Оказалось, что к операции с флагом имело отношение не тай уж и мало людей. Надо было достать полотнище, покрасить, подшить. Все делалось основательно, даже древко покрасили, и теперь Костя со Стасем — главные герои — со смехом показывали испачканные краской руки — ни керосином, ни щелоком отмыть их было невозможно.

Все чувствовали себя молодцами. Здорово сработали! Для всей этой черномундирной сволочи удар под самый дых.

Вечером хотели собраться небольшой компанией отметить праздник, почитать «Крымскую правду». Так кстати номер поспел!.. Должен был прийти и Антон.

…Полицейские машины заползли по узким улочкам в Аутку, когда уже стемнело. На этот раз не было ни шумных облав, ни оцеплений. Блокировали дом, арестовывали, кого считали нужным, оставляли засаду… И все тихо, тихо.

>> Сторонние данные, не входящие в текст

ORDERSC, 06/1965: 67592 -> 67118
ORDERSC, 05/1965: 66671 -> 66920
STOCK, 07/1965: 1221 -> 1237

Однако шорох все-таки пошел, тревога пронизала затаившийся, темный — без огонька — поселок мгновенно. Трудно сказать, что именно ее вызвало — предостерегающий, ставший- прощальным крик, выстрел или приглушенное урчание машин. Так или иначе, те из подпольщиков, кого не оказалось дома, домой уже не вернулись, были предупреждены. В ту ночь Ходыкян увел в лес несколько человек, бежавших прямо из-под носа полиции. Антона Мицко среди них не было.

То, что этим удалось бежать, утешало, но ясно было и то, что кто-то все же, по-видимому, схвачен. Кто? И какие последствия это может иметь? Ведь арест человека, знающего имена, явки, связи, может иметь катастрофические последствия. Их даже полностью предусмотреть невозможно.

Война без отступлений не бывает, однако отступать по возможности надо в порядке. Теперь же это было не отступление, а скорее бегство…

До отряда Ходыкян своих подопечных не довел — поднялся вместе с ними на яйлу, объяснил, как идти дальше, а сам заторопился назад в охваченный беспокойством город. Ему надо было еще многое выяснить.

Сразу скажу: до конца это так и не удалось. Все-таки не обошлось, видимо, без предательства. Но не исключен и путь простейших полицейских умозаключений. Ведь два года люди были на виду. Дружили, встречались. И все это под внимательным оком полиции. Потом одни ушли в лес, а другие остались. Почему?

В этой замешанной на крови истории переплелось столь многое! В ней участвовали и женщины, и дети. При одном упоминании о ней до сих пор готовы вспыхнуть страсти, до сих пор кровоточат давно, казалось бы, зарубцевавшиеся раны. В одной семье остался ребенок без замученного фашистами отца, в другой — без расстрелянной матери, в третьей сестра мучительно думает о причине ареста и гибели брата… Тут было все, вплоть до фантастического по удачливости и смелости побега из тюрьмы СД.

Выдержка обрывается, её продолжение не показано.